◆ **Exercise**
A verbatim repetition of the data below is requested, without images.

◆ **Dataset excerpt**
◇ ◇ ◇ ◇ ◇ ◇ ◇
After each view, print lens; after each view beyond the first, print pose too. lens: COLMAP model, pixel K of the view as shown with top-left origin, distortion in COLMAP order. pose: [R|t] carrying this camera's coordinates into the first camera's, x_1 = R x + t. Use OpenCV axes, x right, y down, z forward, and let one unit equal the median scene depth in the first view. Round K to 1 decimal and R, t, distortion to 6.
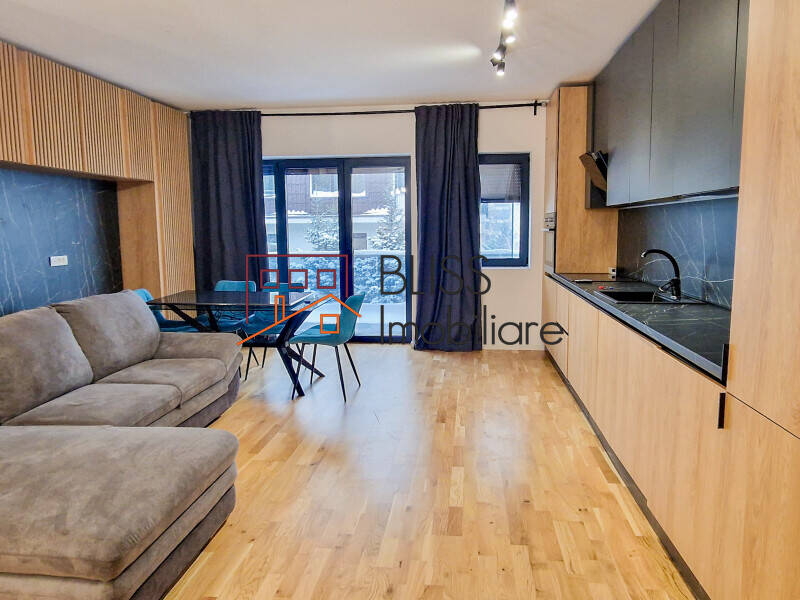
lens RADIAL K [[555.3, 0, 401.2], [0, 555.3, 299.2], [0, 0, 1]] dist [-0.005942, -0.001714]
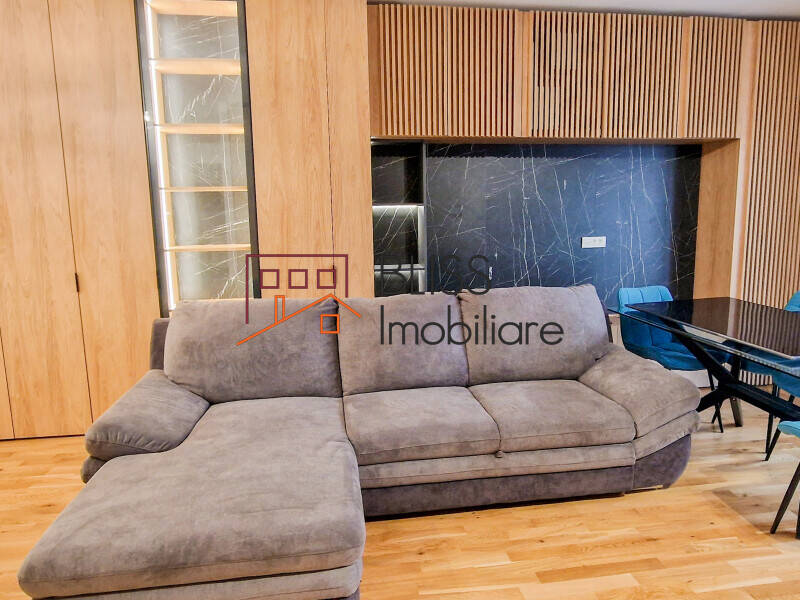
lens RADIAL K [[555.3, 0, 400.8], [0, 555.3, 293.5], [0, 0, 1]] dist [-0.005942, -0.001714]
pose [[0.281702, 0.143042, -0.948780, 0.133215], [-0.116205, 0.986633, 0.114246, -0.048042], [0.952439, 0.078069, 0.294558, 0.403189]]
◇ ◇ ◇ ◇ ◇ ◇ ◇
◆ **Answer to the problem**
After each view, print lens; after each view beyond the first, print pose too. lens: COLMAP model, pixel K of the view as shown with top-left origin, distortion in COLMAP order. pose: [R|t] carrying this camera's coordinates into the first camera's, x_1 = R x + t. Use OpenCV axes, x right, y down, z forward, and let one unit equal the median scene depth in the first view. Round K to 1 decimal and R, t, distortion to 6.
lens RADIAL K [[555.3, 0, 401.2], [0, 555.3, 299.2], [0, 0, 1]] dist [-0.005942, -0.001714]
lens RADIAL K [[555.3, 0, 400.8], [0, 555.3, 293.5], [0, 0, 1]] dist [-0.005942, -0.001714]
pose [[0.281702, 0.143042, -0.948780, 0.133215], [-0.116205, 0.986633, 0.114246, -0.048042], [0.952439, 0.078069, 0.294558, 0.403189]]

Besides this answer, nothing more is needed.